[EXCERPT]:
- Opening Delimiter -
期刊:Journal of Physics D [Institute of Physics] 日期:2025-09-04卷期号:58 (38): 385103-385103
标识
DOI:10.1088/1361-6463/ae0349
摘要
Abstract In modern acoustic engineering, metamaterials-based focusing technology enables precise control of sound waves, expanding applications such as acoustic imaging and nondestructive testing. However, traditional acoustic metamaterials suffer from narrow bandwidth due to strong dispersion induced by their inherent localized resonance. Here, we numerically and experimentally demonstrate a machine learning (ML)-assisted broadband achromatic acoustic focusing metalens (BAAFMs), composed of 40 integrated-resonant meta-atoms (IRMs) engineered via a Gaussian Bayesian-based Entropy Search Portfolio (GB-ESP) framework. The BAAFM realizes broadband achromatic operation through each unit’s linear phase shift (phase agreement (PA) exceeding 93%) enabled by the occurrence of the integrated-resonant state. By synergizing exploration–exploitation-balanced ESP guided GB inference, the optimization framework efficiently tackles the high-dimensional (40 × 6 parameters) complexity, ensuring robust convergence only within 100 iterations per IRM. The good agreement between experimental and numerical results verifies the effectiveness of the proposed BAAFM, demonstrating a stable and broadband acoustic focusing from 1500 to 4000 Hz. This study constructs a ML-assisted broadband achromatic optimization strategy, which paves the way for combining artificial intelligence with metastructure design and holds great promise for biomedical engineering and industrial manufacturing.
- Closing Delimiter -
[DATASET ENTRIES]:
- Opening Delimiter -
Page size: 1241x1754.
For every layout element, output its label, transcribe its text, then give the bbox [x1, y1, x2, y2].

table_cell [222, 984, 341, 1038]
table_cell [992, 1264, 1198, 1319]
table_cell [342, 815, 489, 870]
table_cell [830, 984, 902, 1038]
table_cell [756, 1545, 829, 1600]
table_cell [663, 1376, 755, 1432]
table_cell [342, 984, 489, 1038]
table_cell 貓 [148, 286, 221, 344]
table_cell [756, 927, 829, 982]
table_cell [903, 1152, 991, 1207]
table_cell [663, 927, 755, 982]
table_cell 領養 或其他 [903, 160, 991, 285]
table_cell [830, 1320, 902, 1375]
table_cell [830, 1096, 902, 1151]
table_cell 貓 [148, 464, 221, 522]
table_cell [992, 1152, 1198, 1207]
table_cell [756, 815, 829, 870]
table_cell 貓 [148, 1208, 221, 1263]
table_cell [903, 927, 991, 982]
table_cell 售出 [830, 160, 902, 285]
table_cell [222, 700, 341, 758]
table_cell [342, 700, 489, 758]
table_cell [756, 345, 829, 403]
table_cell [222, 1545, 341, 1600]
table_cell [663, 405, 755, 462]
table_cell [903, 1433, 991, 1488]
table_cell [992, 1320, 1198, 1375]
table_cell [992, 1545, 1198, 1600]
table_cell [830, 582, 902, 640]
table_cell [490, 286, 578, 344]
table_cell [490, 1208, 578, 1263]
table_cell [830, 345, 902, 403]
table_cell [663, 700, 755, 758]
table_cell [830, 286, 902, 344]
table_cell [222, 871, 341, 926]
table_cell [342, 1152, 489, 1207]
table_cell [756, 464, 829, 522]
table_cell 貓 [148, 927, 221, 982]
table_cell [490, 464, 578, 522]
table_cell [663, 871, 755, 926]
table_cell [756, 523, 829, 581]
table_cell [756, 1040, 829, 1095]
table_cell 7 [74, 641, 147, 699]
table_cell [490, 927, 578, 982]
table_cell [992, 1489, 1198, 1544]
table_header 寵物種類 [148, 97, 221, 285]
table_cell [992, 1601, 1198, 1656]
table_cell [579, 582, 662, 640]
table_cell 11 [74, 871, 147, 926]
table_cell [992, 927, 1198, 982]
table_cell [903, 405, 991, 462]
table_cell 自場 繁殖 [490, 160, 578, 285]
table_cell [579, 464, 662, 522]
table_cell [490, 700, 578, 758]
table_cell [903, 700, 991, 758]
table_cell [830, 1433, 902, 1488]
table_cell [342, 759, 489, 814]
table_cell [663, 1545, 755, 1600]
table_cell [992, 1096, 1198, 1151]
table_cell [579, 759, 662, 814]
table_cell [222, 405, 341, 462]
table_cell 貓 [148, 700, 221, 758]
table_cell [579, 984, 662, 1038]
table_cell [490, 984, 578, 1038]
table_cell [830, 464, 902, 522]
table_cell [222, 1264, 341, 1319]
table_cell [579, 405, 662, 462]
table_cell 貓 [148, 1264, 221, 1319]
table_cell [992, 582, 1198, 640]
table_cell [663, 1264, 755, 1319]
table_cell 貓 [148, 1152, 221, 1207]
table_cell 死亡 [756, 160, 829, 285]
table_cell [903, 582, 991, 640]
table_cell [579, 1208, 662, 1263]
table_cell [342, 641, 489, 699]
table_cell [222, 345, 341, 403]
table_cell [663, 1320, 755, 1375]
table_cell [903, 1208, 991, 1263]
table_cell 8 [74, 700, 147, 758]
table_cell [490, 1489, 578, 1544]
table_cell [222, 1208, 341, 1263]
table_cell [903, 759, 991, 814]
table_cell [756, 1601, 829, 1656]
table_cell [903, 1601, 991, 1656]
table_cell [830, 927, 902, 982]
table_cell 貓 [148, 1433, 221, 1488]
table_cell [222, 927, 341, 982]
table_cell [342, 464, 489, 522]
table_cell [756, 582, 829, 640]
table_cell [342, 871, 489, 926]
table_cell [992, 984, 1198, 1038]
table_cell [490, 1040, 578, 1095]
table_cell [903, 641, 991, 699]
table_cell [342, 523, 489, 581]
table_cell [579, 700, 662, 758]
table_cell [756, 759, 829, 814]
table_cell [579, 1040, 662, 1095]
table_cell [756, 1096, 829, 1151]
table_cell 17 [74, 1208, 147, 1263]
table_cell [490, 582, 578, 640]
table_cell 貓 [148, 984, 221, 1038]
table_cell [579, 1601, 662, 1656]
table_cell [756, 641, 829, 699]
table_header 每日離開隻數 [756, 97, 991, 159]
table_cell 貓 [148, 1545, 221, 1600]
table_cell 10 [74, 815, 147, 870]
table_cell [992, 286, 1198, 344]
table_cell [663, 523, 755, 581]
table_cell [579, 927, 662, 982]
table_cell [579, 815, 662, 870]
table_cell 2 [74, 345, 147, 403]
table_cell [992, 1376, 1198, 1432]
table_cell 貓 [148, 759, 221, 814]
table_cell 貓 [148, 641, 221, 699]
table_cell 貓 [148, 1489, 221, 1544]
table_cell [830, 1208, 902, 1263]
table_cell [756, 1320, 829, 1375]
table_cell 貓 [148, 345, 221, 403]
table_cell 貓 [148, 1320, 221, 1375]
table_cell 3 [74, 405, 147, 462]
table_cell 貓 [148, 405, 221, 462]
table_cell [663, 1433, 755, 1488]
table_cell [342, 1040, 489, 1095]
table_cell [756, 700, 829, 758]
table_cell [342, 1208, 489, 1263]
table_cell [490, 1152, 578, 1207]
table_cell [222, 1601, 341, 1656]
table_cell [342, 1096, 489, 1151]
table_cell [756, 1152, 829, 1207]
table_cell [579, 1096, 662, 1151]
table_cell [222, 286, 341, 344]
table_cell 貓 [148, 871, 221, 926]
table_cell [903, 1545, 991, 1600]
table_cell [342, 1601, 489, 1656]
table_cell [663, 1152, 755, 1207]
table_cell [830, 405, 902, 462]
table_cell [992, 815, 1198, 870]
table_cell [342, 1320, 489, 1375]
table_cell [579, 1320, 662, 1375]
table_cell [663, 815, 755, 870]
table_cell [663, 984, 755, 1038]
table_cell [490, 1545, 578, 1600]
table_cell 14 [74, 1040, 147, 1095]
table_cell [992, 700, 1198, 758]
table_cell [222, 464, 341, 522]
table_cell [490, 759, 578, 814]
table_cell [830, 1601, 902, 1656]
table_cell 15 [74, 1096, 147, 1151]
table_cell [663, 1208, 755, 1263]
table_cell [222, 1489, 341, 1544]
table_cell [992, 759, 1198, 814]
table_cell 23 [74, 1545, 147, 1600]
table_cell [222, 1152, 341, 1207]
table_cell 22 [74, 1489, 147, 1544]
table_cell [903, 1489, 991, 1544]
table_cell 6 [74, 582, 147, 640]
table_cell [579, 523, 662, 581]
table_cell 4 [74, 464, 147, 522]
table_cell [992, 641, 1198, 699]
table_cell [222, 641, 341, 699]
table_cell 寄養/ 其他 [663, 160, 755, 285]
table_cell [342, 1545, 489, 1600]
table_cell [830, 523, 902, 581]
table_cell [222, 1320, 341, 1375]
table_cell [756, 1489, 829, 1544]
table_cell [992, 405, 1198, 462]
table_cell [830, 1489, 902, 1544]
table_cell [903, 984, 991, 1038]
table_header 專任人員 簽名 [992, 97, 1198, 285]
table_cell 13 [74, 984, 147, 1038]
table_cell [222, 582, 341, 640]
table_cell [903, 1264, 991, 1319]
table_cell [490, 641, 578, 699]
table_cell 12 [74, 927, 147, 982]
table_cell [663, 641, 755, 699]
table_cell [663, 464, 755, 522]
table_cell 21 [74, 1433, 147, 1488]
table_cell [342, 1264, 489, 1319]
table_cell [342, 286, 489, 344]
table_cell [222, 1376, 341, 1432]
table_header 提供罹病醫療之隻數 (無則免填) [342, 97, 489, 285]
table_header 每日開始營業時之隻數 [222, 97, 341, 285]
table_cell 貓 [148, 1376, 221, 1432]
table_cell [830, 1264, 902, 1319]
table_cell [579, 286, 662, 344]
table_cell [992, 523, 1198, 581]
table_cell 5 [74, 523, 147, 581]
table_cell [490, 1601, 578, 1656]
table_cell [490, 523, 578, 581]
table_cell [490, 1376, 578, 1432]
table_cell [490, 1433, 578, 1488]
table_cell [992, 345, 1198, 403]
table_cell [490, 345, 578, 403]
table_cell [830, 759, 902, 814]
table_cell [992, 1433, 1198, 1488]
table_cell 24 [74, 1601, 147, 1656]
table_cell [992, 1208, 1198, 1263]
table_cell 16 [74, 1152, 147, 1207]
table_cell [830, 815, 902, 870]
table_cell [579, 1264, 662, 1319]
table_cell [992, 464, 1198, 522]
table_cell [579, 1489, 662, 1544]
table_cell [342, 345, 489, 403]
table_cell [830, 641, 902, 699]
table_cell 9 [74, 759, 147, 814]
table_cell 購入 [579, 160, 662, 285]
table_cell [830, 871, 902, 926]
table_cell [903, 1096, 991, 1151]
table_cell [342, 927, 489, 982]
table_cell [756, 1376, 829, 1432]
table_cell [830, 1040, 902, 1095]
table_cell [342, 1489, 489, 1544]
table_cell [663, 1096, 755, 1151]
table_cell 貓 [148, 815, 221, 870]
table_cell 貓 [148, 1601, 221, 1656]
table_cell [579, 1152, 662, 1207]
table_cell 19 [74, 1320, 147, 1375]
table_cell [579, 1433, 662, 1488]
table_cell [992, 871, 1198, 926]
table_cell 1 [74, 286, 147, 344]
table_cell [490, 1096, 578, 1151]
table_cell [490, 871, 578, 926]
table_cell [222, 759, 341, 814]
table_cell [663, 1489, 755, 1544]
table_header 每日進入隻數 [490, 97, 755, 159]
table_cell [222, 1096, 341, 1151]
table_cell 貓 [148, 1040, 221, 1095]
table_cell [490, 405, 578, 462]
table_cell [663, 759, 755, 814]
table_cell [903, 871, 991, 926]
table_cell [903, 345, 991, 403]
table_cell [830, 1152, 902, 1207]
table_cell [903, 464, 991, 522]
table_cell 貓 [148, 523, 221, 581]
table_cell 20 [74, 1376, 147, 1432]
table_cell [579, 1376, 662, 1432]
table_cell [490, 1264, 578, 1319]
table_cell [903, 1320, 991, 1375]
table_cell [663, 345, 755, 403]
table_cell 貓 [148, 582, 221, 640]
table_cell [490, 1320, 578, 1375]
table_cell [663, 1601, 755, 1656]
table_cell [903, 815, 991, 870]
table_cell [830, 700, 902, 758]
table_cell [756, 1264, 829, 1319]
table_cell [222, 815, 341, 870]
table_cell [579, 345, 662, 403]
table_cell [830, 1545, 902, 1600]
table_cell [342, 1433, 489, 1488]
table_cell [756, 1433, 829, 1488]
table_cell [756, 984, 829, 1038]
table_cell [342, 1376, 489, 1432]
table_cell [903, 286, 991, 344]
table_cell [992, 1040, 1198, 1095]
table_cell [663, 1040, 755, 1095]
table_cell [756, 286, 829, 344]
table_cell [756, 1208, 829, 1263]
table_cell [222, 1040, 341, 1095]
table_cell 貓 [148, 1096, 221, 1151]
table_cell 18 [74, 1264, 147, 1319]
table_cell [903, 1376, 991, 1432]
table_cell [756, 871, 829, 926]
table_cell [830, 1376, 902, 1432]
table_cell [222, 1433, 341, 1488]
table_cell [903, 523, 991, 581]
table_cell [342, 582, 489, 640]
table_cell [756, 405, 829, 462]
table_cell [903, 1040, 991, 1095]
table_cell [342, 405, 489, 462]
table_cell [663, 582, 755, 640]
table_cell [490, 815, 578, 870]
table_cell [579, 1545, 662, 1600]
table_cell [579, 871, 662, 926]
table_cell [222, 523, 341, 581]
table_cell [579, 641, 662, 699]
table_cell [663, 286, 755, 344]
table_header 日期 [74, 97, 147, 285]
- Closing Delimiter -
[REQUIREMENT]:
Answer these questions about the abstract:
1. What DOI is listed for it?
2. How many integrated-resonant meta-atoms make up the metalens?
3. Over what frequency range does the metalens show stable, broadband focusing?
The items are separate material and have nothing to do with the abstract.

[ANSWER TO THE PROBLEM]:
1. 10.1088/1361-6463/ae0349
2. 40
3. From 1500 to 4000 Hz